Я протянула ему револьвер и только тут поняла, что до сего момента никогда не держала в руках страшное изобретение человечества. Надо же… Угрожала пистолетом, даже не зная – заряжен он или нет. Такой маленький, но тяжелый… Весомое средство убеждения.
Жандарм взял револьвер – на какое-то мгновение меня кольнуло сомнение, – но опустил оружие в кобуру.
– Нужно догнать преступников, – сказала я. – Они уходят по реке. В их руках находится заложница…
Парень растерянно обернулся к напарнице, которая, прижавшись к стене, продолжала беззвучно хватать ртом воздух. Понятно, кто у них главный. Шефу сейчас не до преследования, у нее небольшие проблемы. А помощник, похоже, способен только щеголять в полицейской форме и кричать: «Руки вверх! Нашпигую пулями, как утку яблоками!»

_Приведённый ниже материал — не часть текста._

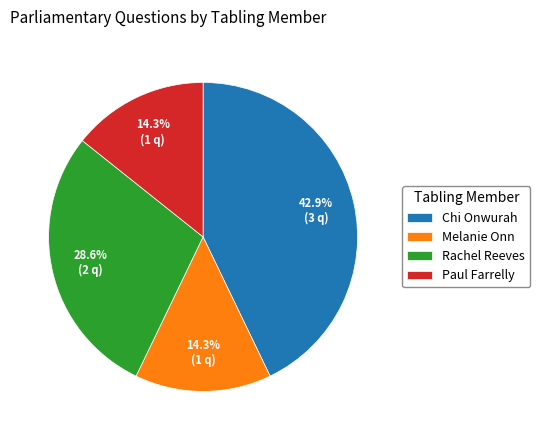

What is the ratio of the value at Melanie Onn to the value at Paul Farrelly?

1.0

– Вы приехали вдвоем? – спросила я.
Он пожал плечами, подразумевая: «А что, собственно, такого! Убийство есть убийство. Не в первый раз. Зачем здесь толпа».

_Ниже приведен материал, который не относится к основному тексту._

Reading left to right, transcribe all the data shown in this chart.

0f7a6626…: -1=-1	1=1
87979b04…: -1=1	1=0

От полицейских толку не будет. Ожидать других – бессмысленно.
Веру нужно спасать самой. Раненому этнографу подсобила, как могла. От меня больше ничего не зависит.
Я в последний раз взглянула на бледное лицо Жаке, рывком оторвала кончик ногтя и понеслась вниз по лестнице.
Сколько же потеряно времени на бестолковых жандармов! Моторные лодки, конечно, не реактивные, до Африки не успели добраться, но догоню ли я их?
Думая об этом, вылетела на парадное крыльцо. Толпившиеся там дамы и месье шарахнулись от меня, как от чумы. Еще бы… Выгляжу так, словно прирезала парочку капиталистов, причем исключительно из идейных соображений.
Прямо перед входом стоял пустой патрульный «рено» с мигалками. Такого же синего цвета, как форма жандармов. Я на мгновение притормозила возле машины.
А что, если… Нет, всполошатся другие «законники», обвинят в краже имущества французской жандармерии. Я огляделась и увидела чуть поодаль, под сенью деревьев, длинный ряд лимузинов.
Свой обнаружила сразу. На его капоте устроился наш чернокожий водитель. Он курил, окутав себя клубами дыма, словно паровозная труба. Весьма кстати!
Кинулась к задней дверце:
– Скорее! – закричала я. – Едем!
Напугала его. Чернокожий поперхнулся дымом, поспешно выбросил окурок и запрыгнул в кабину.
– Больше никого ждать не будем? – поинтересовался он через маленькое окошко.
– Нет. Поторопитесь!
Мы выехали со стоянки, прокатили мимо парадного, мимо рокочущей светской толпы, минули распахнутые кованые ворота и оказались за пределами особняка.
Сразу ухнули в темноту. Фары лимузина светили как два прожектора, но за пределами лучей ничегошеньки не было видно. Тучи опять заволокли луну и звезды. Все в этот вечер складывалось против меня!
Река должна находиться рядом с дорогой, за деревьями. Запомнила, когда мы ехали в особняк, предвкушая удивительный вечер.
– Так куда направляемся? – спросил водитель.
– На реке поблизости есть причал?
Шофер помолчал, затем ответил:
– Вы пили сухое или крепленое?.. В любом случае, огорчу вас. Мы едем по дороге на лимузине!
Я заскрежетала зубами. Каким разговорчивым сделался наш водила! По дороге сюда молчал, словно пришибленный. Что он курил?
– Я прекрасно понимаю, где нахожусь, – произнесла, почти не разжимая зубы. – Я спрашиваю вас, где на реке ближайший причал?
– Я что, лодочник? Я – водитель лимузина! Если хотите знать, это призвание!
Призвание? Водитель лимузина? Нет, он точно обкурился.